Moïsi, l'Occidente e la paura
Riguarda noi, l’Occidente, che siamo il continente della paura. Un Occidente non geografico ma concettuale, che abbraccia Europa occidentale, Usa, Giappone. Ovvero le società industrializzate avanzate. La paura è una reazione agli avvenimenti che hanno luogo altrove. Abbiamo paura innanzitutto del diverso, paura degli immigrati, soprattutto quelli che vengono dal nostro Sud, che può essere di volta in volta il Marocco, l’America Latina, i Paesi arabi. Abbiamo paura che qualcuno, affamato e prepotente, venga a rubarci quello che ormai abbiamo consolidato, ma di cui ci siamo resi conto l’equilibrio è precario.
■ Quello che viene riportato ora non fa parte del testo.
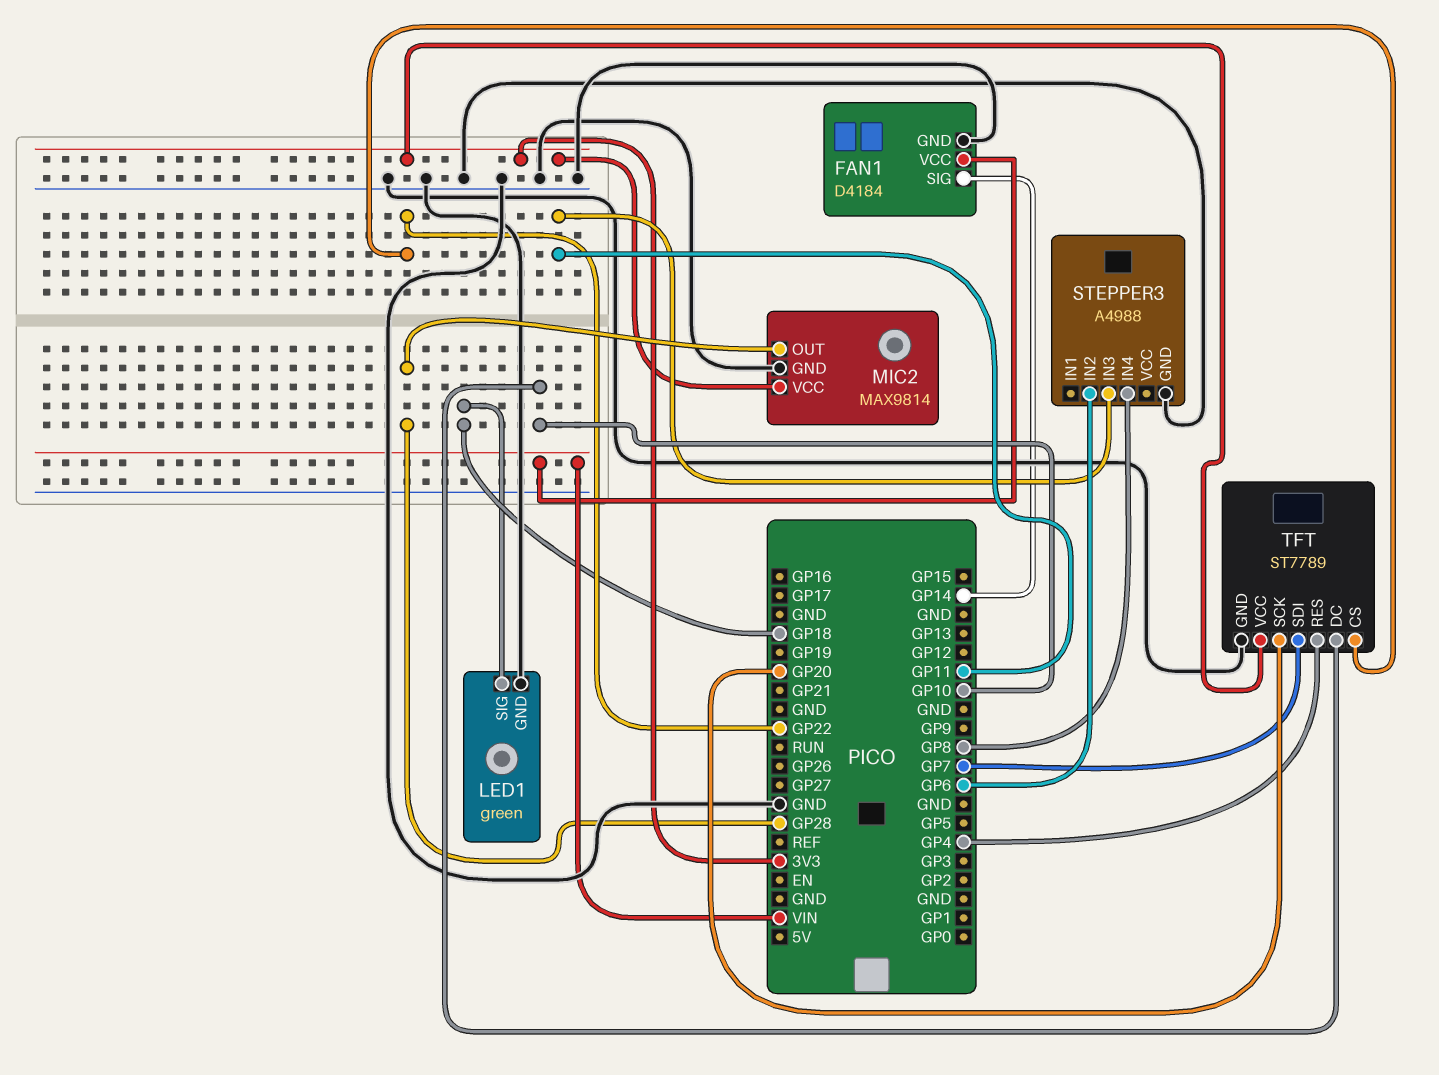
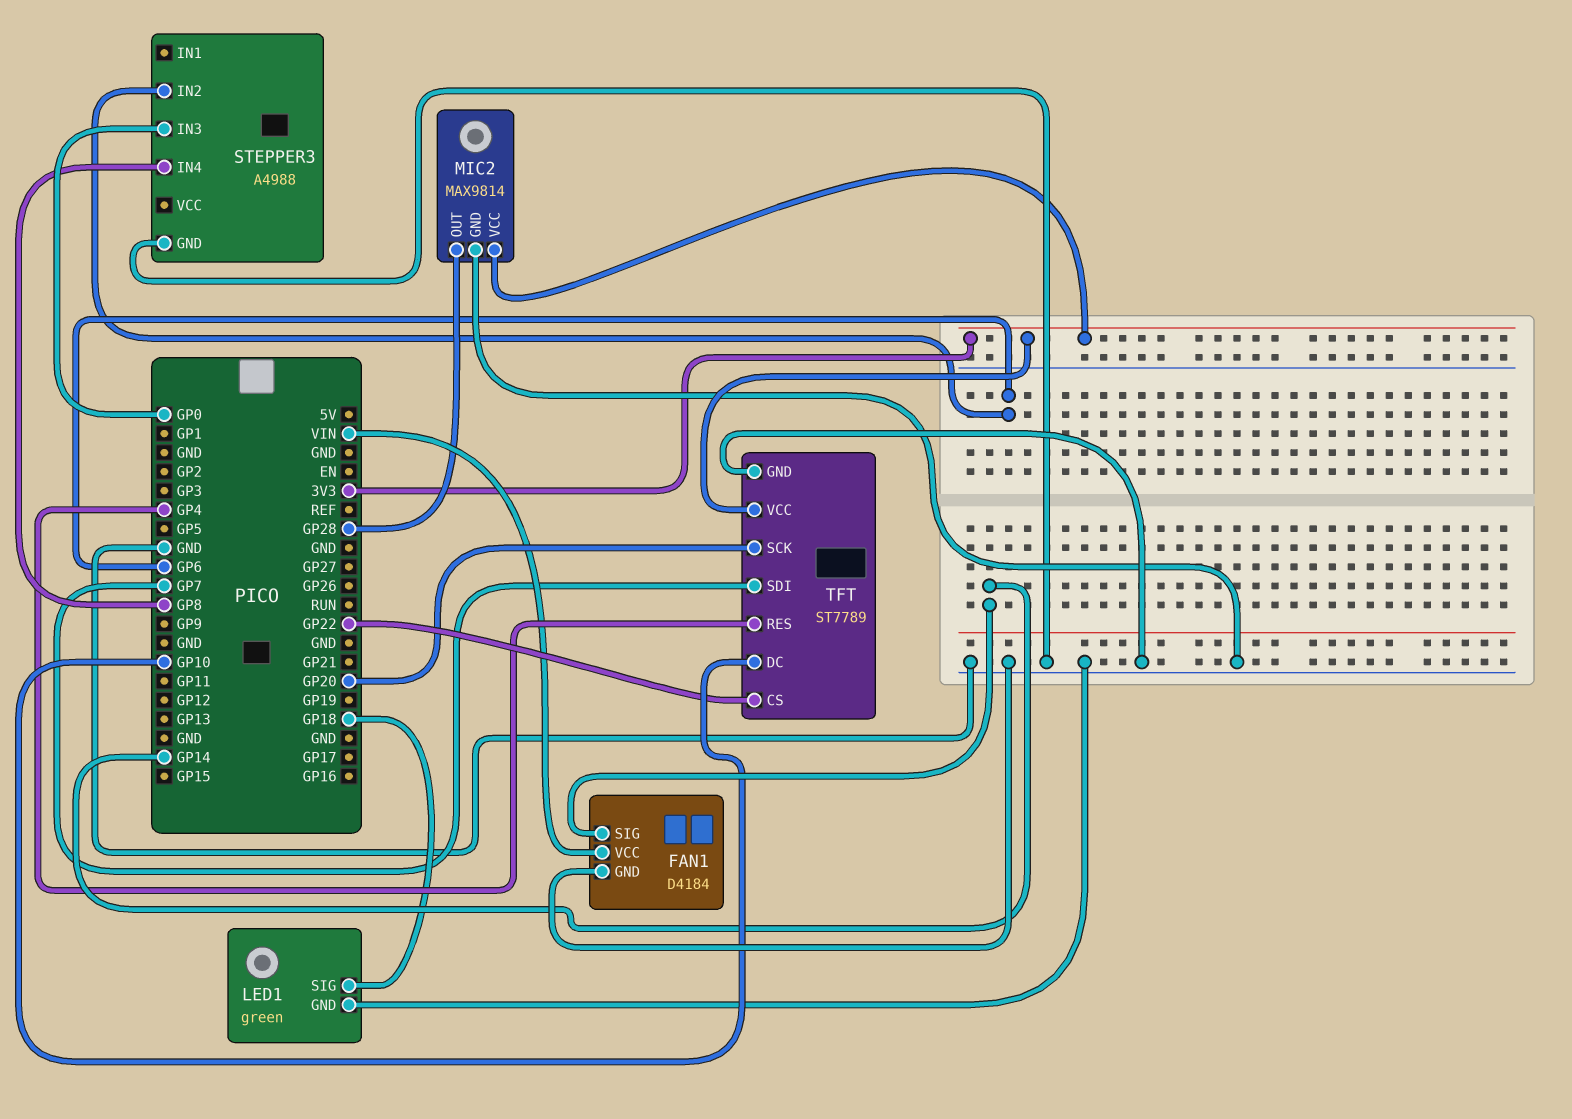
STEPPER3 pin IN3: GP11 -> GP0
E abbiamo paura di perdere competitività sul lavoro, sostituiti da manodopera più fresca, brillante e a basso costo. Ognuno di noi dovrà ammettere di aver sperimentato sulla propria pelle questa paura sotterranea ma continua che ci attraversa mentre percorriamo le nostre città, di essere derubati, colpiti, violentati, e che si traduce nell’ossessione dominante, nei Paesi occidentali e negli Stati Uniti pre-Obama, della Sicurezza. La sicurezza come arma elettorale, la sicurezza come parola che mette fine ad ogni dibattito, come valore bipartisan. E nell’ossessione per la sicurezza perdiamo le energie che ci fanno sperare: nel difendere la nostra roccaforte-museo creiamo un ambiente asfittico, irrespirabile, che non lascia
spazio alla circolazione delle idee. E perdiamo la creatività. Gli Stati uniti e l'Europa, sostiene Moisi, sono divisi, più che uniti, da una comune cultura della paura. Mentre negli Stati uniti del dopo-11 settembre essa ha preso le note sembianze dell'ossessione securitaria all'interno e della preempive war all'esterno, in Europa si manifesta più sottilmente come paura dell'altro, paura del futuro, paura di perdere un'antica identità: l'incubo di essere invasi dall'emigrazione, la fantasia che l'Europa si trasformi in Eurabia, la scoperta che le città europee sono non solo obiettivi ma anche basi del terrorismo internazionale, si mescolano negli europei a paure più endogene che riguardano la crisi dello stato sociale, la stasi economica e la possibilità di trasformarsi nel museo del mondo. E se per gli Stati uniti l'ossessione securitaria e guerra in Iraq si sono risolti in una disfatta d'immagine e di credibilità, in Europa queste micro e macro paure diffuse rischiano di
riportare in auge antichi spiriti nazionalisti. Che fare in Occidente, e dell'Occidente, in questa situazione? Negare che il sentimento di umiliazione arabo-islamico sia per gli occidentali un problema e una minaccia è sbagliato tanto quanto affrontarlo con la guerra e la degenerazione della democrazia come fanno gli Usa. Né la soluzione può consistere solo nel sostenere l'Islam moderato contro quello fondamentalista: si tratterebbe piuttosto di instillare nelle società musulmane un sentimento di speranza e di fiducia nella crescita capace di contrastare rabbia e disperazione. Con la consapevolezza che senza soluzione dei problemi del mondo islamico, non può esserci dissoluzione della sindrome fobica in Occidente.